Anadolu’nun çiçek bahçesi, kadim milletlerin gül demeti gibidir adeta.
Türk gülü, Kürt gülü, Ermeni gülü, Yahudi gülü, Süryani gülü, Hitit/Eti gülü, Asur gülü, Akad gülü, Sümer gülü, Arap gülü, Acem gülü, Çingene gülü vesaire.
Eğer bunlardan tek bir tanesini kökünden koparıp atarsanız, bu nadide bahçenin rengarenk gül çeşnisi bütünüyle manasını yitirir.
Bu çiçek ve gül kokuları, bizzat Anadolu demektir.
Nice medeniyete beşiklik yapmış ve bir daye gibi feyizli, verimli göğüslerinden beşere süt emzirmiş olan mümbit topraklar.
İnsanlık aleminin nefes alıp can bulduğu merkez noktalarından kutlu bir mekan. Pınarlarından akan her damla su, zemzem misali bütün dertlere şifadır.
Hangi taşı kaldırsanız kaldırın altından mutlaka bu topraklarda yaşayan muhtelif milletlere ait nice hatıra, anı çıkar.
Her millet ve o milletin her bir ferdi değerlidir. Bu hakikati kabul eden her insan hürmet görür, kıymet verdiği diğer insanlardan da aynı nispette saygı görür.
Bu düşüncenin aksine hareket edildiği vakit, bu topraklara ne huzur ne de bereket gelir.
Karanlığa taş atan, sadece kendini yorar. Bidayeti, başlangıcı hayır olmayan bir işin de sonu güzel olmaz. Şeri, kötülüğü temsil eden her düşünce sistemi ve her hareket lanetle anılacaktır bu ülkede.
Dede, nene/nine, ebe, baba, ana, kardeş, ağabey/abi, abla, bacı, amca, emmi, hala, bibi, dayı, teyze, kayın, yenge, bacanak, baldız, kuzen, dost, arkadaş, eş, sevgili, oğul, kız vesaire, herkes bu gönül memleketinin biricik sakinidir.

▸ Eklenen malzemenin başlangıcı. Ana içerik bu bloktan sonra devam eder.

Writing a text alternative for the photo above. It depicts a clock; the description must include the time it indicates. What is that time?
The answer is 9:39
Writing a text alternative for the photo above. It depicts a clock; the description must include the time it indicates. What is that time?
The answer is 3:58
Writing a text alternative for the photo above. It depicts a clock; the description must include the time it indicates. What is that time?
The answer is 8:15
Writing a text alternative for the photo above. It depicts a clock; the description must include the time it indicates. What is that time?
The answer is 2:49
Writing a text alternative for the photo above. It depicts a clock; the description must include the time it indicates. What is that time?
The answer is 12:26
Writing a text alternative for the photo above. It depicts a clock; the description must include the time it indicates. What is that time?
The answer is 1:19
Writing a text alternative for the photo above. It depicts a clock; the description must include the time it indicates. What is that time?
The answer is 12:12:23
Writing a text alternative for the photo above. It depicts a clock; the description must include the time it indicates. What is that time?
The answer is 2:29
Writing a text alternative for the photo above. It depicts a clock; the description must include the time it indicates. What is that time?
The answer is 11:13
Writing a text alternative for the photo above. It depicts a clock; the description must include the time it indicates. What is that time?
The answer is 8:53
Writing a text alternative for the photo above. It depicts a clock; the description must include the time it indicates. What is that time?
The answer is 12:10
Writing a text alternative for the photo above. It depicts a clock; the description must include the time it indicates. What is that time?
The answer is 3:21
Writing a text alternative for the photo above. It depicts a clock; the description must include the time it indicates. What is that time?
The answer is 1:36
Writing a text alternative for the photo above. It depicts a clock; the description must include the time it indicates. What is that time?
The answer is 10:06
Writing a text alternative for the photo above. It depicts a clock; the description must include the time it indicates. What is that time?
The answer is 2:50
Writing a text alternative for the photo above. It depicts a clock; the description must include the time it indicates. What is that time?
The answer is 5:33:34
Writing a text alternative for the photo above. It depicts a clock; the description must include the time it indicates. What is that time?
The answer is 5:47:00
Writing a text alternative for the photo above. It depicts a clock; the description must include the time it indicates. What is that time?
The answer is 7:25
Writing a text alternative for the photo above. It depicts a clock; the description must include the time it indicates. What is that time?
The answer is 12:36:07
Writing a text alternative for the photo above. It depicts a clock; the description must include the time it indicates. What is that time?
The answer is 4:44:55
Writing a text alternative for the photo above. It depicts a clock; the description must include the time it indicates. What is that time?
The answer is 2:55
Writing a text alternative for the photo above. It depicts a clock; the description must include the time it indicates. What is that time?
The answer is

İnancı ve dahi vicdanı olan bütün insanların;
“Ey insanlar! Şüphesiz sizi bir erkek ile bir dişiden yarattık, tanışasınız diye sizi kavim ve kabilelere ayırdık, Allah katında en değerli olanınız O’na itaatsizlikten en fazla sakınanınızdır. Allah her şeyi hakkıyla bilmektedir, her şeyden haberdardır. (Hucurât 13)”
Hz. Peygamber Veda hutbesinde bütün insanlığa şöyle seslenmiştir:
“Ey insanlar! Şunu iyi biliniz ki Rabbiniz birdir, babanız birdir. Arap’ın başka ırka, başka ırkın Arap’a, beyazın siyaha, siyahın beyaza, dindarlık ve ahlak üstünlüğü dışında bir üstünlüğü yoktur. Dinleyin! Bu ilahi gerçeği size tebliğ ettim mi, bildirdim mi?” Kendisini dinleyenler hep birden “evet” dediler. “Öyleyse burada olanlar olmayanlara bildirsin!” buyurdu (Müsned, V/411)”
Bu hükümler etrafında hareket etmesi beklenir, hem kendisi hem de insanlık namına.